Task details – Repeat every record exactly, but keep images out of the copy.

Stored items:
——————

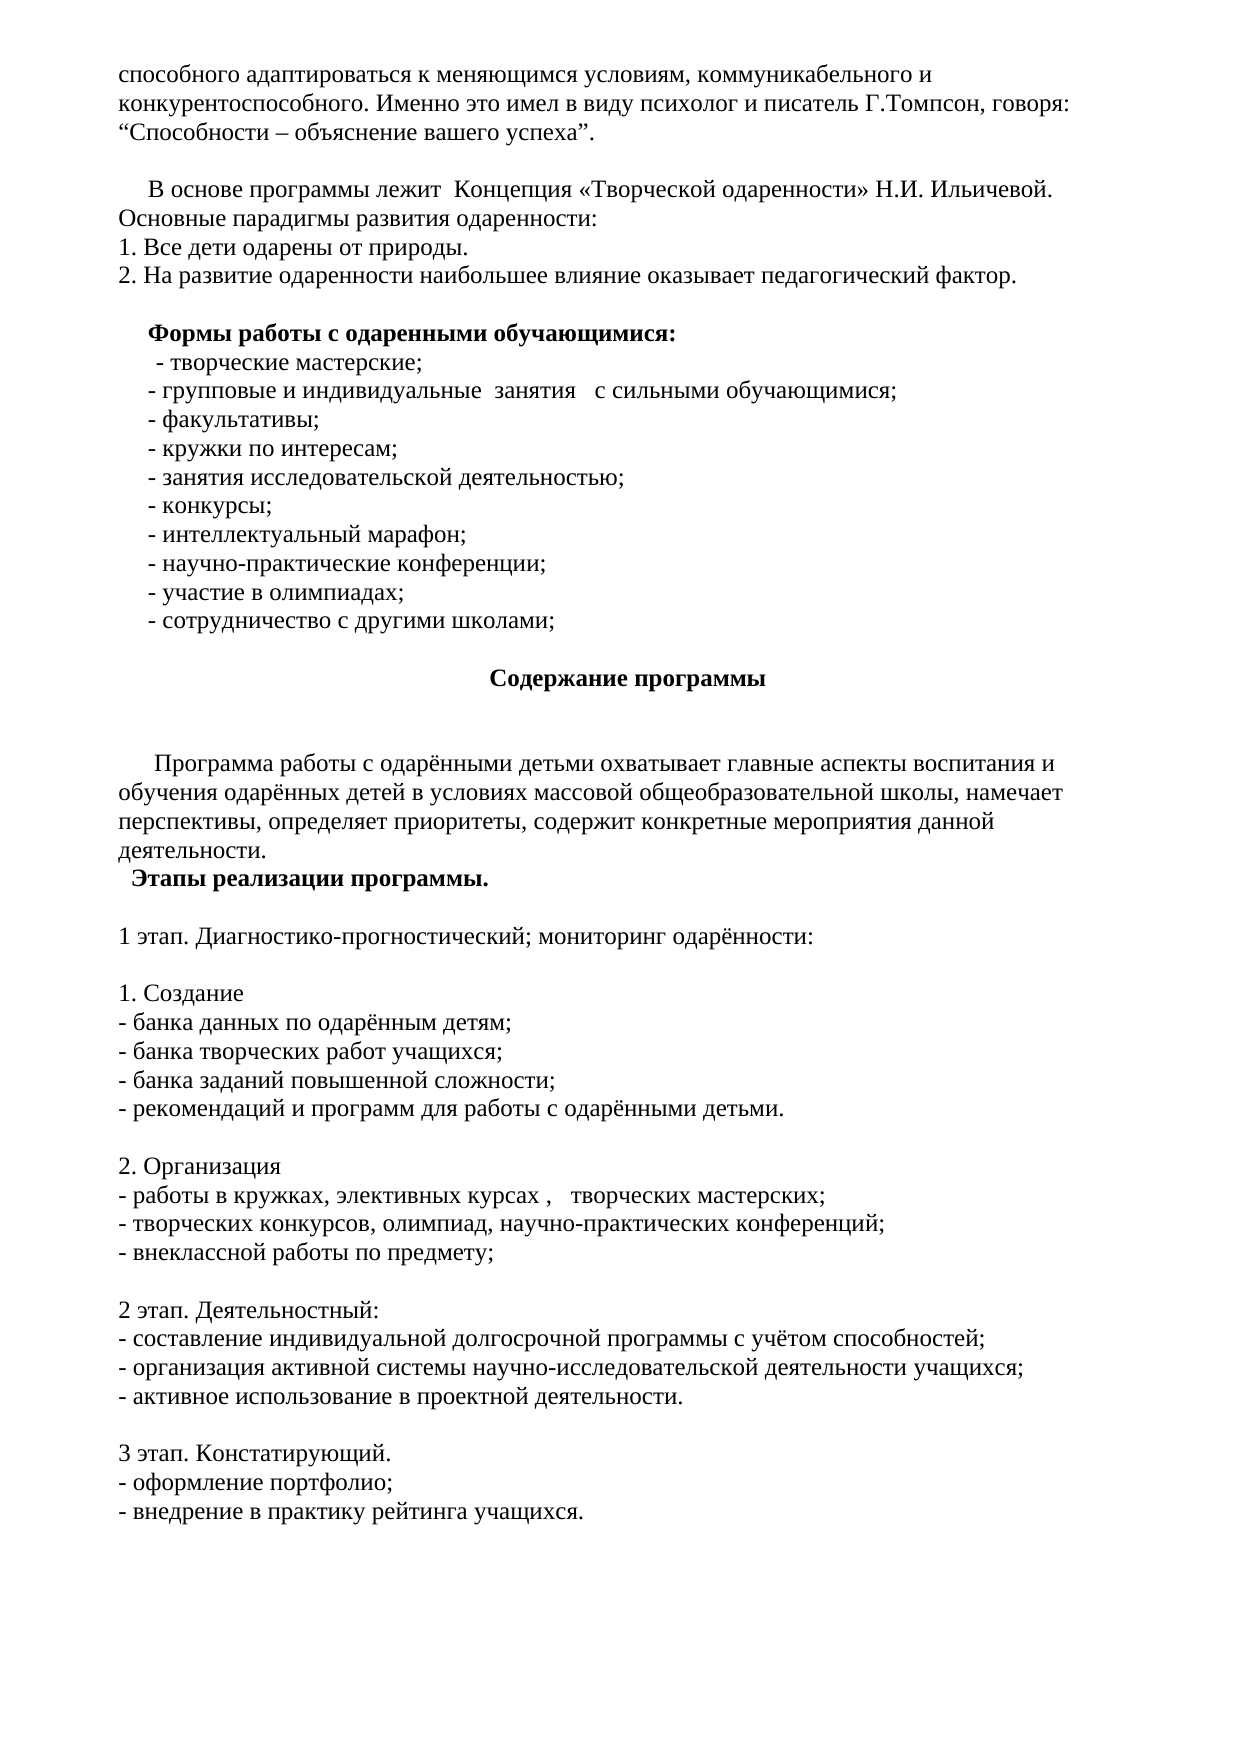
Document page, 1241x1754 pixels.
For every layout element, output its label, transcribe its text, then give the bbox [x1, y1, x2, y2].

text 1. Все дети одарены от природы. [118, 232, 1107, 260]
text - факультативы; [118, 404, 1107, 433]
text - занятия исследовательской деятельностью; [118, 462, 1107, 490]
text В основе программы лежит Концепция «Творческой одаренности» Н.И. Ильичевой. Основные парадигмы развития одаренности: [118, 174, 1107, 232]
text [118, 59, 1107, 145]
text Формы работы с одаренными обучающимися: [118, 318, 1107, 347]
text - творческие мастерские; [118, 347, 1107, 375]
text - участие в олимпиадах; [118, 577, 1107, 605]
text - конкурсы; [118, 490, 1107, 519]
text - интеллектуальный марафон; [118, 519, 1107, 548]
text 2. На развитие одаренности наибольшее влияние оказывает педагогический фактор. [118, 260, 1107, 289]
text - сотрудничество с другими школами; [118, 605, 1107, 634]
text - научно-практические конференции; [118, 548, 1107, 577]
text Содержание программы [118, 663, 1107, 692]
text Программа работы с одарёнными детьми охватывает главные аспекты воспитания и обучения одарённых детей в условиях массовой общеобразовательной школы, намечает перспективы, определяет приоритеты, содержит конкретные мероприятия данной деятельности. Этапы реализации программы. 1 этап. Диагностико-прогностический; мониторинг одарённости: 1. Создание - банка данных по одарённым детям; - банка творческих работ учащихся; - банка заданий повышенной сложности; - рекомендаций и программ для работы с одарёнными детьми. 2. Организация - работы в кружках, элективных курсах , творческих мастерских; - творческих конкурсов, олимпиад, научно-практических конференций; - внеклассной работы по предмету; 2 этап. Деятельностный: - составление индивидуальной долгосрочной программы с учётом способностей; - организация активной системы научно-исследовательской деятельности учащихся; - активное использование в проектной деятельности. 3 этап. Констатирующий. - оформление портфолио; - внедрение в практику рейтинга учащихся. [118, 748, 1107, 1525]
text - кружки по интересам; [118, 433, 1107, 462]
text - групповые и индивидуальные занятия с сильными обучающимися; [118, 375, 1107, 404]
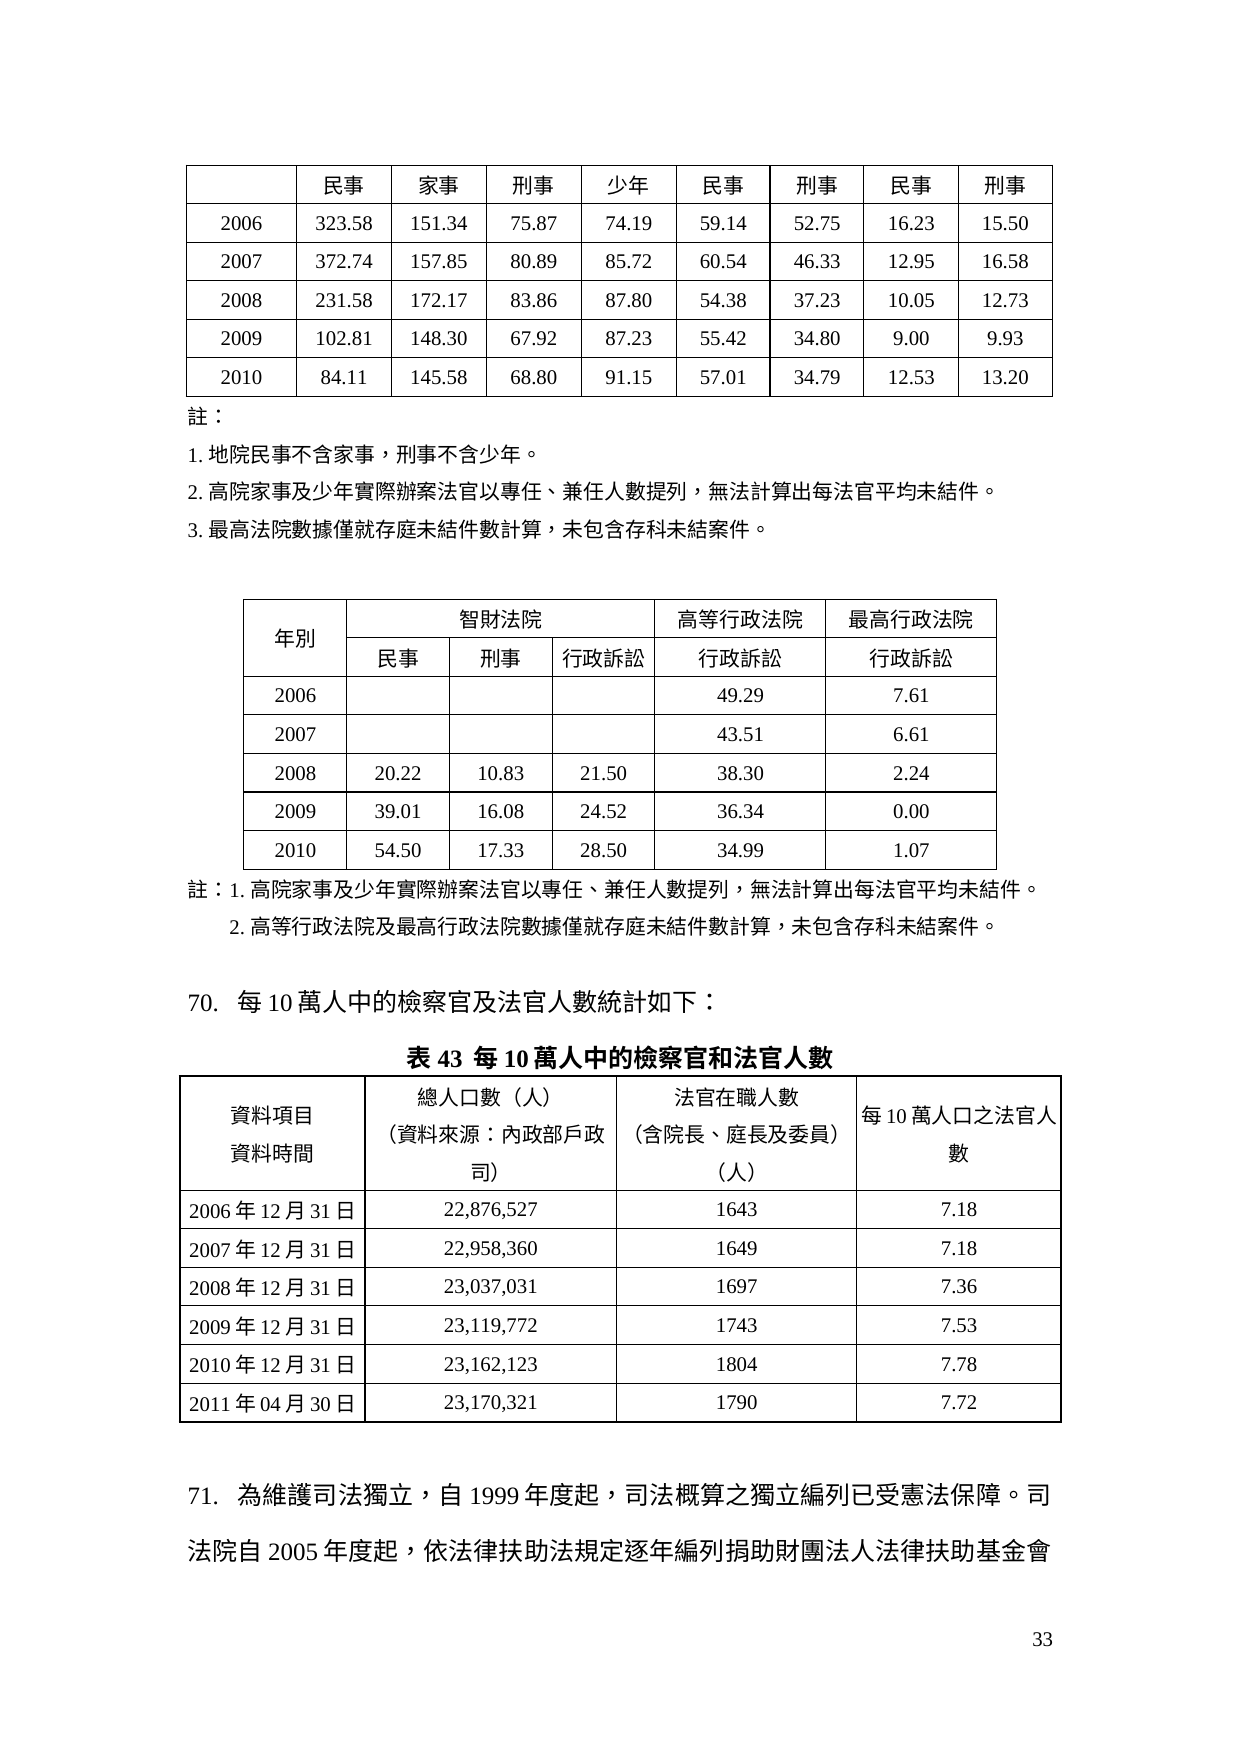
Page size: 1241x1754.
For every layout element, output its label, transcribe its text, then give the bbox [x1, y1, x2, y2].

——————

Answer to this problem –
Document page, 1241x1754 pixels.
For every layout element, output its label, transcribe its text, then give the bbox [x1, y1, x2, y2].

text 1. Все дети одарены от природы. [118, 232, 1107, 260]
text - факультативы; [118, 404, 1107, 433]
text - занятия исследовательской деятельностью; [118, 462, 1107, 490]
text В основе программы лежит Концепция «Творческой одаренности» Н.И. Ильичевой. Основные парадигмы развития одаренности: [118, 174, 1107, 232]
text [118, 59, 1107, 145]
text Формы работы с одаренными обучающимися: [118, 318, 1107, 347]
text - творческие мастерские; [118, 347, 1107, 375]
text - участие в олимпиадах; [118, 577, 1107, 605]
text - конкурсы; [118, 490, 1107, 519]
text - интеллектуальный марафон; [118, 519, 1107, 548]
text 2. На развитие одаренности наибольшее влияние оказывает педагогический фактор. [118, 260, 1107, 289]
text - сотрудничество с другими школами; [118, 605, 1107, 634]
text - научно-практические конференции; [118, 548, 1107, 577]
text Содержание программы [118, 663, 1107, 692]
text Программа работы с одарёнными детьми охватывает главные аспекты воспитания и обучения одарённых детей в условиях массовой общеобразовательной школы, намечает перспективы, определяет приоритеты, содержит конкретные мероприятия данной деятельности. Этапы реализации программы. 1 этап. Диагностико-прогностический; мониторинг одарённости: 1. Создание - банка данных по одарённым детям; - банка творческих работ учащихся; - банка заданий повышенной сложности; - рекомендаций и программ для работы с одарёнными детьми. 2. Организация - работы в кружках, элективных курсах , творческих мастерских; - творческих конкурсов, олимпиад, научно-практических конференций; - внеклассной работы по предмету; 2 этап. Деятельностный: - составление индивидуальной долгосрочной программы с учётом способностей; - организация активной системы научно-исследовательской деятельности учащихся; - активное использование в проектной деятельности. 3 этап. Констатирующий. - оформление портфолио; - внедрение в практику рейтинга учащихся. [118, 748, 1107, 1525]
text - кружки по интересам; [118, 433, 1107, 462]
text - групповые и индивидуальные занятия с сильными обучающимися; [118, 375, 1107, 404]
Page size: 1241x1754.
For every layout element, output its label, transcribe its text, then give the bbox [x1, y1, x2, y2].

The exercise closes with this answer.